Énoncé A:
Recopiez les entrées depuis leur début jusqu'à la ligne contenant « ## 3. Meta-Progression & Upgrades » incluse, en remplaçant chaque « Keywords » par « Terms » sans rien modifier d'autre. Laissez les images de côté dans votre réponse.

Texte d'étude:
#####

Donc, dans l’ensemble, ce dispositif semble plus que cohérent et nécessaire. Par ses conditions strictes, le décret de 2019 impose une expérimentation qui semble juste. Toutefois, avec un tel dispositif aux mains des surveillants de prison, une autre question n’a pas été prise en compte, et c’est notamment ce que reproche François Bès, coordinateur du pôle enquête de l’Observatoire international des prisons.
En effet, qu’en est-il des violences commises par les personnels, les surveillants pénitentiaires sur les personnes détenues en prison ? François Bès a pu expliquer que pour le moment, aucun chiffre officiel s’agissant de cette question n’avait pu être communiqué mais que c’était bien une réalité : « Il ne se passe pas une semaine sans qu’on ne reçoive une plainte concernant ce type de violences. Et il serait bon que l’administration s’attache à améliorer les choses ». On peut alors regretter que le dispositif ne puisse intervenir qu’à l’avantage des surveillants pénitentiaires alors qu’aujourd’hui, la surpopulation carcérale est « génératrice de violence des deux côtés », selon François Bès.

#####

Énoncé B:
Répondez aux questions suivantes à partir du texte d'étude.
(i) Quelle fonction François Bès occupe-t-il ?
(ii) De quelle année date le décret qui impose l'expérimentation ?
(iii) Selon François Bès, de quoi la surpopulation carcérale est-elle génératrice ?

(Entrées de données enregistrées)
#####

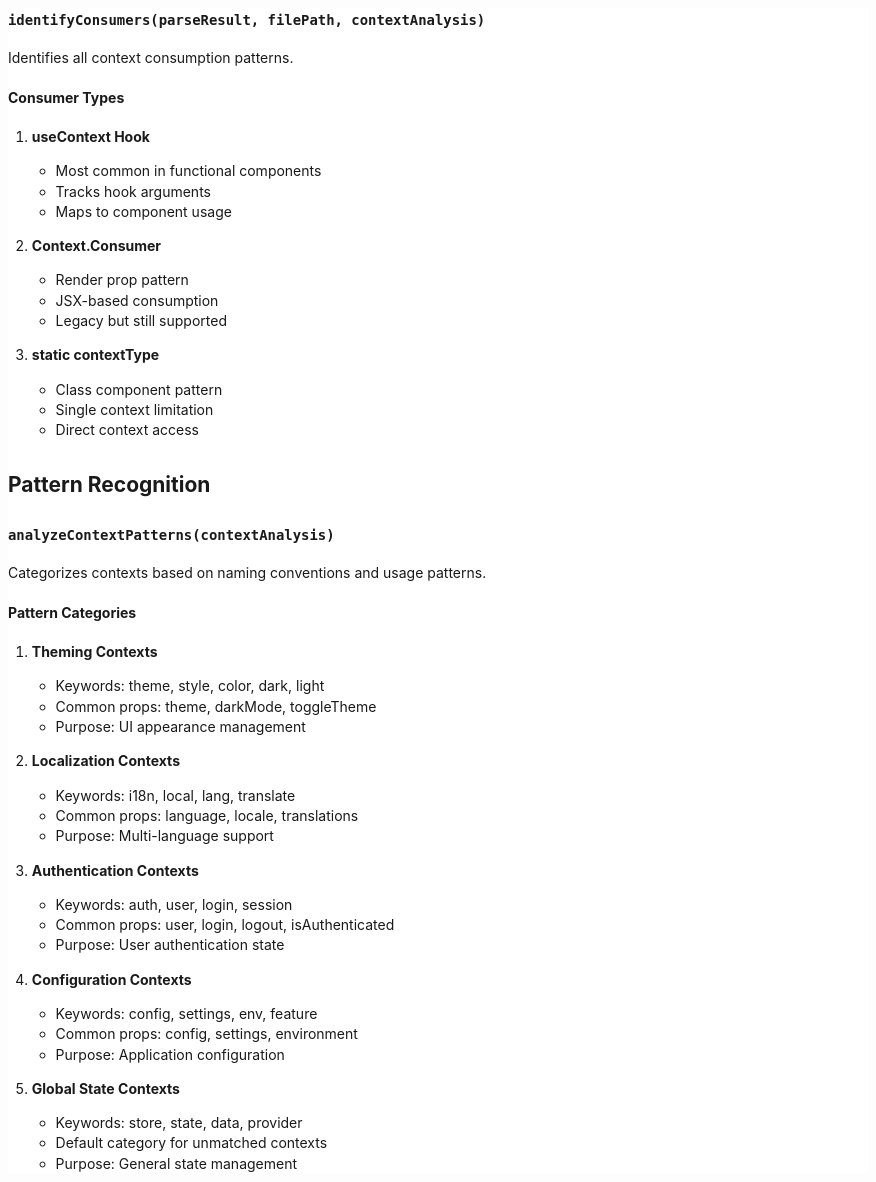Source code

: ### `identifyConsumers(parseResult, filePath, contextAnalysis)`

Identifies all context consumption patterns.

#### Consumer Types

1. **useContext Hook**
   - Most common in functional components
   - Tracks hook arguments
   - Maps to component usage

2. **Context.Consumer**
   - Render prop pattern
   - JSX-based consumption
   - Legacy but still supported

3. **static contextType**
   - Class component pattern
   - Single context limitation
   - Direct context access

## Pattern Recognition

### `analyzeContextPatterns(contextAnalysis)`

Categorizes contexts based on naming conventions and usage patterns.

#### Pattern Categories

1. **Theming Contexts**
   - Keywords: theme, style, color, dark, light
   - Common props: theme, darkMode, toggleTheme
   - Purpose: UI appearance management

2. **Localization Contexts**
   - Keywords: i18n, local, lang, translate
   - Common props: language, locale, translations
   - Purpose: Multi-language support

3. **Authentication Contexts**
   - Keywords: auth, user, login, session
   - Common props: user, login, logout, isAuthenticated
   - Purpose: User authentication state

4. **Configuration Contexts**
   - Keywords: config, settings, env, feature
   - Common props: config, settings, environment
   - Purpose: Application configuration

5. **Global State Contexts**
   - Keywords: store, state, data, provider
   - Default category for unmatched contexts
   - Purpose: General state management

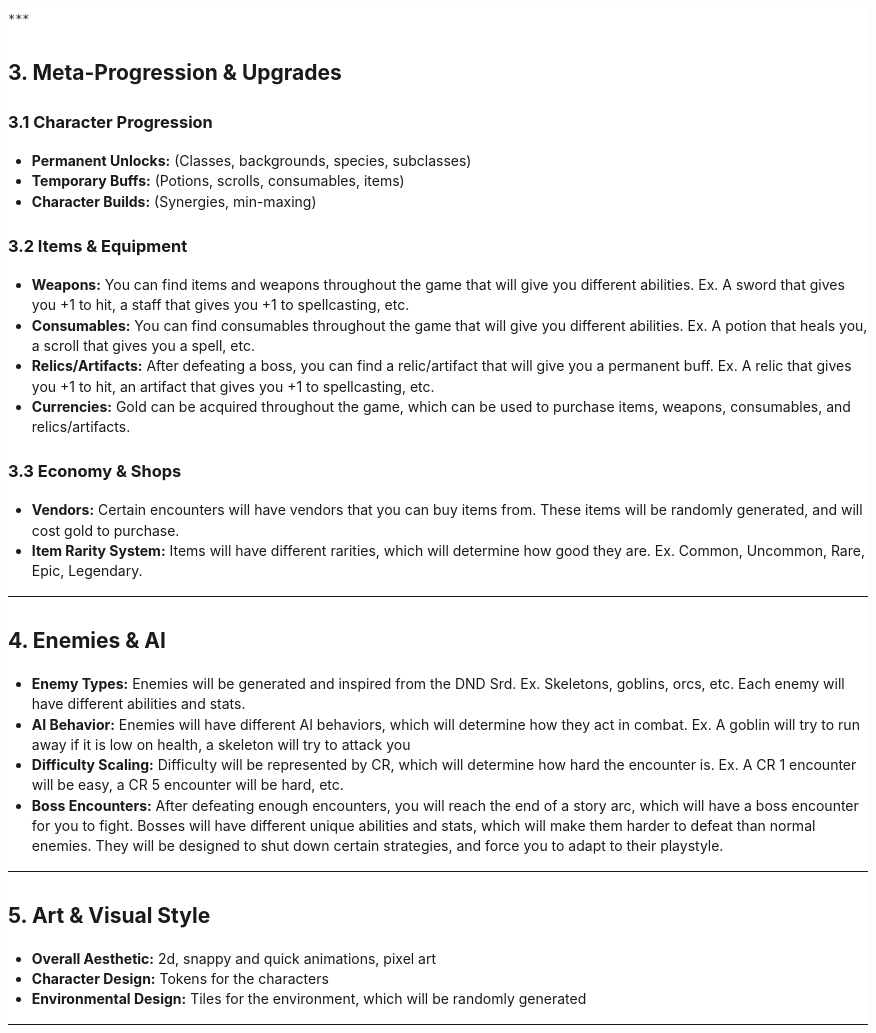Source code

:     ***

## 3. Meta-Progression & Upgrades

### 3.1 Character Progression

- **Permanent Unlocks:** (Classes, backgrounds, species, subclasses)
- **Temporary Buffs:** (Potions, scrolls, consumables, items)
- **Character Builds:** (Synergies, min-maxing)

### 3.2 Items & Equipment

- **Weapons:** You can find items and weapons throughout the game that will give you different abilities. Ex. A sword that gives you +1 to hit, a staff that gives you +1 to spellcasting, etc.
- **Consumables:** You can find consumables throughout the game that will give you different abilities. Ex. A potion that heals you, a scroll that gives you a spell, etc.
- **Relics/Artifacts:** After defeating a boss, you can find a relic/artifact that will give you a permanent buff. Ex. A relic that gives you +1 to hit, an artifact that gives you +1 to spellcasting, etc.
- **Currencies:** Gold can be acquired throughout the game, which can be used to purchase items, weapons, consumables, and relics/artifacts.

### 3.3 Economy & Shops

- **Vendors:** Certain encounters will have vendors that you can buy items from. These items will be randomly generated, and will cost gold to purchase.
- **Item Rarity System:** Items will have different rarities, which will determine how good they are. Ex. Common, Uncommon, Rare, Epic, Legendary.

---

## 4. Enemies & AI

- **Enemy Types:** Enemies will be generated and inspired from the DND Srd. Ex. Skeletons, goblins, orcs, etc. Each enemy will have different abilities and stats.
- **AI Behavior:** Enemies will have different AI behaviors, which will determine how they act in combat. Ex. A goblin will try to run away if it is low on health, a skeleton will try to attack you
- **Difficulty Scaling:** Difficulty will be represented by CR, which will determine how hard the encounter is. Ex. A CR 1 encounter will be easy, a CR 5 encounter will be hard, etc.
- **Boss Encounters:** After defeating enough encounters, you will reach the end of a story arc, which will have a boss encounter for you to fight. Bosses will have different unique abilities and stats, which will make them harder to defeat than normal enemies. They will be designed to shut down certain strategies, and force you to adapt to their playstyle.

---

## 5. Art & Visual Style

- **Overall Aesthetic:** 2d, snappy and quick animations, pixel art
- **Character Design:** Tokens for the characters
- **Environmental Design:** Tiles for the environment, which will be randomly generated

---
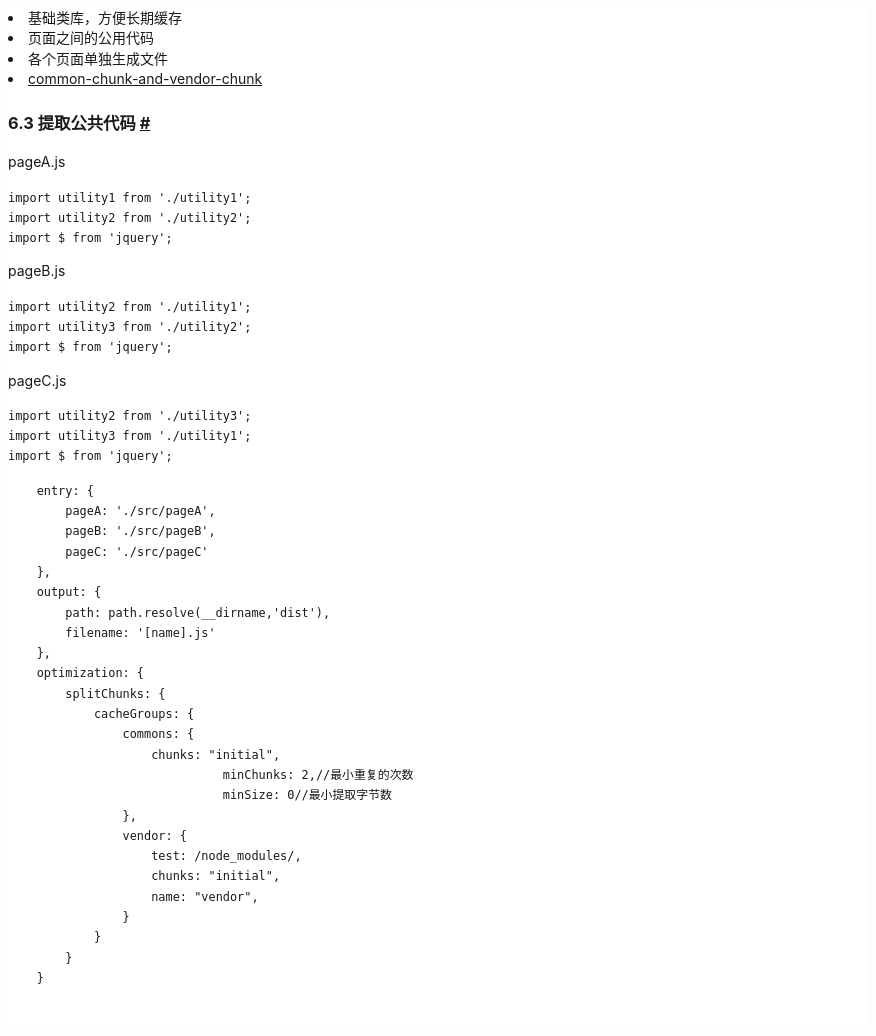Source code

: <li>&#x57FA;&#x7840;&#x7C7B;&#x5E93;&#xFF0C;&#x65B9;&#x4FBF;&#x957F;&#x671F;&#x7F13;&#x5B58;</li>
<li>&#x9875;&#x9762;&#x4E4B;&#x95F4;&#x7684;&#x516C;&#x7528;&#x4EE3;&#x7801;</li>
<li>&#x5404;&#x4E2A;&#x9875;&#x9762;&#x5355;&#x72EC;&#x751F;&#x6210;&#x6587;&#x4EF6;</li>
<li><a href="https://github.com/webpack/webpack/tree/master/examples/common-chunk-and-vendor-chunk">common-chunk-and-vendor-chunk</a></li>
</ul>
<h3 id="t396.3 &#x63D0;&#x53D6;&#x516C;&#x5171;&#x4EE3;&#x7801;">6.3 &#x63D0;&#x53D6;&#x516C;&#x5171;&#x4EE3;&#x7801; <a href="#t396.3 &#x63D0;&#x53D6;&#x516C;&#x5171;&#x4EE3;&#x7801;"> # </a></h3>
<p>pageA.js</p>
<pre><code class="lang-js"><span class="hljs-keyword">import</span> utility1 <span class="hljs-keyword">from</span> <span class="hljs-string">&apos;./utility1&apos;</span>;
<span class="hljs-keyword">import</span> utility2 <span class="hljs-keyword">from</span> <span class="hljs-string">&apos;./utility2&apos;</span>;
<span class="hljs-keyword">import</span> $ <span class="hljs-keyword">from</span> <span class="hljs-string">&apos;jquery&apos;</span>;
</code></pre>
<p>pageB.js</p>
<pre><code class="lang-js"><span class="hljs-keyword">import</span> utility2 <span class="hljs-keyword">from</span> <span class="hljs-string">&apos;./utility1&apos;</span>;
<span class="hljs-keyword">import</span> utility3 <span class="hljs-keyword">from</span> <span class="hljs-string">&apos;./utility2&apos;</span>;
<span class="hljs-keyword">import</span> $ <span class="hljs-keyword">from</span> <span class="hljs-string">&apos;jquery&apos;</span>;
</code></pre>
<p>pageC.js</p>
<pre><code class="lang-js"><span class="hljs-keyword">import</span> utility2 <span class="hljs-keyword">from</span> <span class="hljs-string">&apos;./utility3&apos;</span>;
<span class="hljs-keyword">import</span> utility3 <span class="hljs-keyword">from</span> <span class="hljs-string">&apos;./utility1&apos;</span>;
<span class="hljs-keyword">import</span> $ <span class="hljs-keyword">from</span> <span class="hljs-string">&apos;jquery&apos;</span>;
</code></pre>
<pre><code class="lang-js">    entry: {
        <span class="hljs-attr">pageA</span>: <span class="hljs-string">&apos;./src/pageA&apos;</span>,
        <span class="hljs-attr">pageB</span>: <span class="hljs-string">&apos;./src/pageB&apos;</span>,
        <span class="hljs-attr">pageC</span>: <span class="hljs-string">&apos;./src/pageC&apos;</span>
    },
    <span class="hljs-attr">output</span>: {
        <span class="hljs-attr">path</span>: path.resolve(__dirname,<span class="hljs-string">&apos;dist&apos;</span>),
        <span class="hljs-attr">filename</span>: <span class="hljs-string">&apos;[name].js&apos;</span>
    },
    <span class="hljs-attr">optimization</span>: {
        <span class="hljs-attr">splitChunks</span>: {
            <span class="hljs-attr">cacheGroups</span>: {
                <span class="hljs-attr">commons</span>: {
                    <span class="hljs-attr">chunks</span>: <span class="hljs-string">&quot;initial&quot;</span>,
                              <span class="hljs-attr">minChunks</span>: <span class="hljs-number">2</span>,<span class="hljs-comment">//&#x6700;&#x5C0F;&#x91CD;&#x590D;&#x7684;&#x6B21;&#x6570;</span>
                              minSize: <span class="hljs-number">0</span><span class="hljs-comment">//&#x6700;&#x5C0F;&#x63D0;&#x53D6;&#x5B57;&#x8282;&#x6570;</span>
                },
                <span class="hljs-attr">vendor</span>: {
                    <span class="hljs-attr">test</span>: <span class="hljs-regexp">/node_modules/</span>,
                    <span class="hljs-attr">chunks</span>: <span class="hljs-string">&quot;initial&quot;</span>,
                    <span class="hljs-attr">name</span>: <span class="hljs-string">&quot;vendor&quot;</span>,
                }
            }
        }
    }
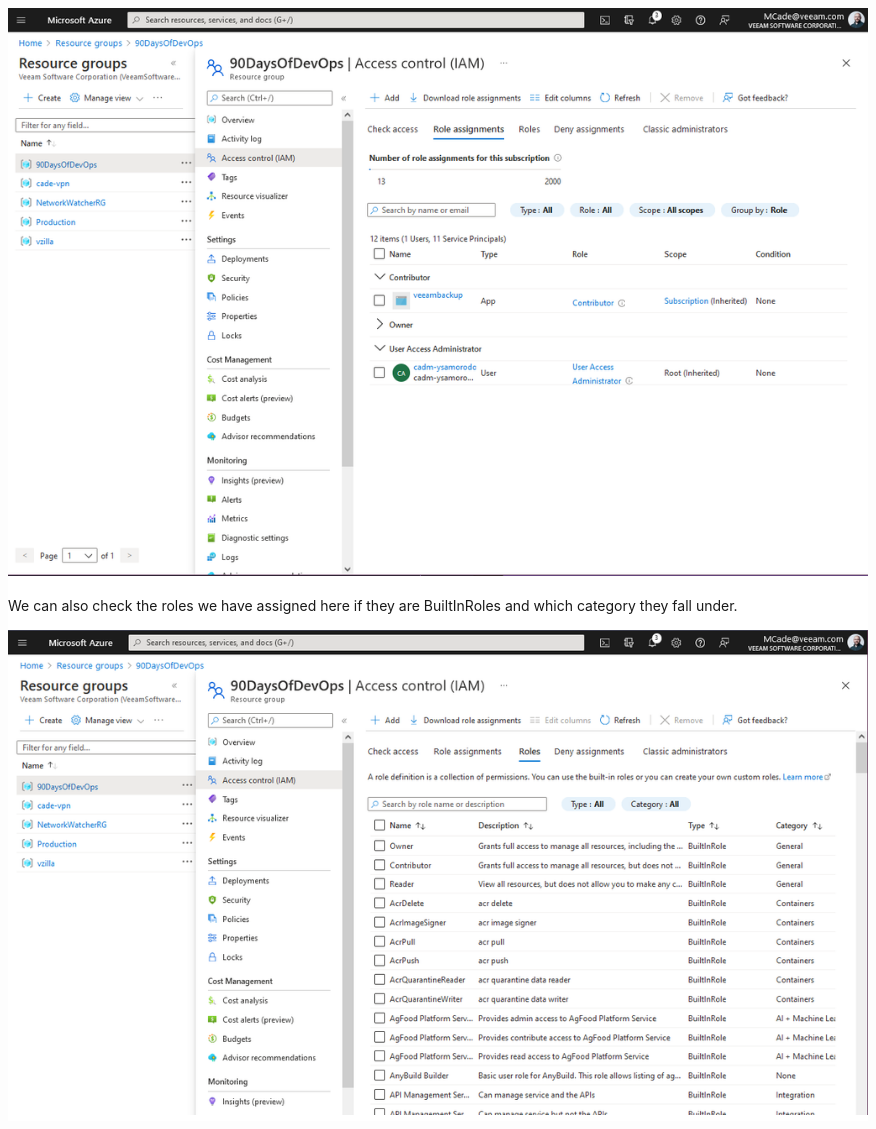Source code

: ![](Images/Day30_Cloud5.png)

We can also check the roles we have assigned here if they are BuiltInRoles and which category they fall under.

![](Images/Day30_Cloud6.png)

#####

Corrigé A:
Source code

: ### `identifyConsumers(parseResult, filePath, contextAnalysis)`

Identifies all context consumption patterns.

#### Consumer Types

1. **useContext Hook**
   - Most common in functional components
   - Tracks hook arguments
   - Maps to component usage

2. **Context.Consumer**
   - Render prop pattern
   - JSX-based consumption
   - Legacy but still supported

3. **static contextType**
   - Class component pattern
   - Single context limitation
   - Direct context access

## Pattern Recognition

### `analyzeContextPatterns(contextAnalysis)`

Categorizes contexts based on naming conventions and usage patterns.

#### Pattern Categories

1. **Theming Contexts**
   - Terms: theme, style, color, dark, light
   - Common props: theme, darkMode, toggleTheme
   - Purpose: UI appearance management

2. **Localization Contexts**
   - Terms: i18n, local, lang, translate
   - Common props: language, locale, translations
   - Purpose: Multi-language support

3. **Authentication Contexts**
   - Terms: auth, user, login, session
   - Common props: user, login, logout, isAuthenticated
   - Purpose: User authentication state

4. **Configuration Contexts**
   - Terms: config, settings, env, feature
   - Common props: config, settings, environment
   - Purpose: Application configuration

5. **Global State Contexts**
   - Terms: store, state, data, provider
   - Default category for unmatched contexts
   - Purpose: General state management

Source code

:     ***

## 3. Meta-Progression & Upgrades

Corrigé B:
(i) Il est coordinateur du pôle enquête de l'Observatoire international des prisons.
(ii) Le décret date de 2019.
(iii) Elle est génératrice de violence des deux côtés.